Posts Tagged ‘dinner’
Slow cooking is a Mom’s best friend. Add your ingredients, turn on the Crock Pot, set the timer, and go to work. By the time you get home at five or six that night, dinner is done, and your house smells like the best restaraunt you’ve ever been to! The simplicity and ease of use is what makes it so great for busy moms, but slow cooking has been around for centuries, since the days of burying your dinosaur meat in a big pile of hot rocks and letting it sit for a day or two while you rounded up your next kill. Ok, so maybe dinosaur meat is a little bit of a stretch, but since the invention on metal and ceramic pots and pans, the chef has used this method to cook.
Let’s go over a few common terms when sloooooow cooking:
Crock Pot: Common brand of electric insulated pot that cooks food over an internal heat source using a set timer. Get one. They’re incredible.
Dutch Oven: Heavy, thick walled cast iron pot with a recessed lid that is used over a hearth, open flame, buried in hot coals, or in the oven.
Casserole: A large, usually white, ceramic dish that is used to cook a large variety of ingredients at the same time.
Casserole: The name of the dish usually cooked in the casserole dish.
Stew: A mixture of meat and vegetables, usually cut up, added to water, then cooked until soft and the water becomes a sauce.
Braising: Cooking meat in a small amount of water to retain moisture in the meat, most often successful with a fully sealed lid. Water becomes a very strong sauce.
Au Jus: The drippings and flavorings of meat when cooked, usually mixed with water for a sauce. TASTY.
So by now you have a pretty good idea of the basic utensils needed for slow cooking, lets go over some of the different types of ingredients you will likely encounter.
Beef: One of the most satisfying parts of slow cooking is that you can take a less that perfect cut of meat, one that is cheap, chewy, and useless for pretty much any other type of cooking, and turn it into the softest, most tender, delightful cut of beef you’ve ever experienced in your life, just depending on the length of time that you spend cooking said cut of meat. The longer you cook, the better, and the tighter your lid on your pot, the better. Like the old pressure cookers that were common while our parents were growing up, heat, pressure, moisture, and time all combine to tenderize and add flavor to your choice of cut. That tough rump roast, or shank of lamb can be cooked to perfection in eight hours. That chewy deer meat that your third cousin Clyde is always dropping off on your doorstep can become velvety soft and tender like you’ve never tasted it before, and you don’t have to beat it with a mallet, or add gobs and gobs of alkali tenderizer to it.
Vegetables: Veggies both absorb flavor and emit flavor when cooked in the same pot as the rest of your items, becoming soft and juicy while giving that young spring chicken next to it a decidedly carrot like flavor that compliments it very nicely.

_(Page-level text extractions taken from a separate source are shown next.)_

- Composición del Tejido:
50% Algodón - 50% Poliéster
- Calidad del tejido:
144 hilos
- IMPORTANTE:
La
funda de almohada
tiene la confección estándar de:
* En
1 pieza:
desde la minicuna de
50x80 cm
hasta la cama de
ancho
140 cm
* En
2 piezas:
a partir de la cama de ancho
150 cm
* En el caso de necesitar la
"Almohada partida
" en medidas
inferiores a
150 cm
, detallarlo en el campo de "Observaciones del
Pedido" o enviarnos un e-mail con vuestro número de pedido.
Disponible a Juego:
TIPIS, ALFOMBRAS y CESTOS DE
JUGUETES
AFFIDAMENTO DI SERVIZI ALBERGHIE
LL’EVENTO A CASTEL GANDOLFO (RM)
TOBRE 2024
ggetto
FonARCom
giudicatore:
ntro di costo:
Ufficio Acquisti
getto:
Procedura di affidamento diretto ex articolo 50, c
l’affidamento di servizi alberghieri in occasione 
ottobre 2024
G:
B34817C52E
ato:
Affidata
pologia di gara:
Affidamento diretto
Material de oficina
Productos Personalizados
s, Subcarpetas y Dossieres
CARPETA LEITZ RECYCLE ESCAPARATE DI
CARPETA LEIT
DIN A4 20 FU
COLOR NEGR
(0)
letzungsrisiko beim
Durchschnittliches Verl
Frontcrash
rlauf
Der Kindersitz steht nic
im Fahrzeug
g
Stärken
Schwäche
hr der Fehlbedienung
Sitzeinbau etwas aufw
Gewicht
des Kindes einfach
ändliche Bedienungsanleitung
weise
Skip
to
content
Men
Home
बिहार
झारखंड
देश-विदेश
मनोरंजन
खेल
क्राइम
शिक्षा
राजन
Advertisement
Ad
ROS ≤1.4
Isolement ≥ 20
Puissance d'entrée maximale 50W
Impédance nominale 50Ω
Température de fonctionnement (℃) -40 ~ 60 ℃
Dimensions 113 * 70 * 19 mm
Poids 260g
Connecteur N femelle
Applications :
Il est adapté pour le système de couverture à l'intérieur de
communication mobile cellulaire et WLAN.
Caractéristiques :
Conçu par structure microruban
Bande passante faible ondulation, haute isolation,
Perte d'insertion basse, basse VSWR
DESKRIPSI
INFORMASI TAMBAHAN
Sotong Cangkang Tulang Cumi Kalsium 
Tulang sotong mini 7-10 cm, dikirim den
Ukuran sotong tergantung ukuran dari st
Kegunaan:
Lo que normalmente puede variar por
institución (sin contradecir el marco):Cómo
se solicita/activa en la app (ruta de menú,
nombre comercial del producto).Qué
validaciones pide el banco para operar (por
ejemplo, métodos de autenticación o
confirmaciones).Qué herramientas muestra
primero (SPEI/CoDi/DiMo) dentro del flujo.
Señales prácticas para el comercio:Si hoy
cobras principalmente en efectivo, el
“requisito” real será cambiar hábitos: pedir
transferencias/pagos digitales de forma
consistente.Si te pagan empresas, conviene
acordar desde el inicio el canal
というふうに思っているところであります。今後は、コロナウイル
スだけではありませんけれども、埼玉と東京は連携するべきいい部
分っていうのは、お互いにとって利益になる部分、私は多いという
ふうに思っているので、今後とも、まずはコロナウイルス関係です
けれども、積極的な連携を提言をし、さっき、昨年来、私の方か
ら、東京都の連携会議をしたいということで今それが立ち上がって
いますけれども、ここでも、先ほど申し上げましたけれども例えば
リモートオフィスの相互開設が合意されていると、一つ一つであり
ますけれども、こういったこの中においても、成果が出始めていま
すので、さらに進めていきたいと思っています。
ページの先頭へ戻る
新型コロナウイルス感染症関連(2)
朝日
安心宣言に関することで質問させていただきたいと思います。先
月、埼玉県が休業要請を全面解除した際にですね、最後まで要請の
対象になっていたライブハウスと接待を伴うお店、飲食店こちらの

Potatoes: Simmering potatoes releases the starches and even sweetens them some, especially the longer they are cooked, while the water they are cooked in often becomes a thicker gravy-like sauce that has the tastes and aroma of the other items in the pot.
Barley, Rice: Can be cooked right along with your first batch of ingredients, and will absorb water and flavor from the other items around it, so adjust your water amounts accordingly.
Pasta: Noodles should be added during the last hour of cooking, as they take the least amount of time to cook usually, unless the recipe calls for very saturated soft pasta.
Slow cooking doesn’t have to be a last minute as you rush out the door dinner idea, but it can work in a pinch. Classier meals can be made with a slow cooker, such a duck confit, or beef ragou. Or you can stick with classic chili-mac or chicken soup. You can even bake with a slow cooker. One of my favorite memories is my brother’s Boy Scout leader making peach cobbler in the remains of our fire pit after seven hours of hiking in the blistering sun and shivering cold of a Florida winter. You can find literally hundreds of recipes online, in the library, and even on TV, (YAY INFORMERCIALS!) that offer great advice, tips and tricks for using the slow cooking device of your choice.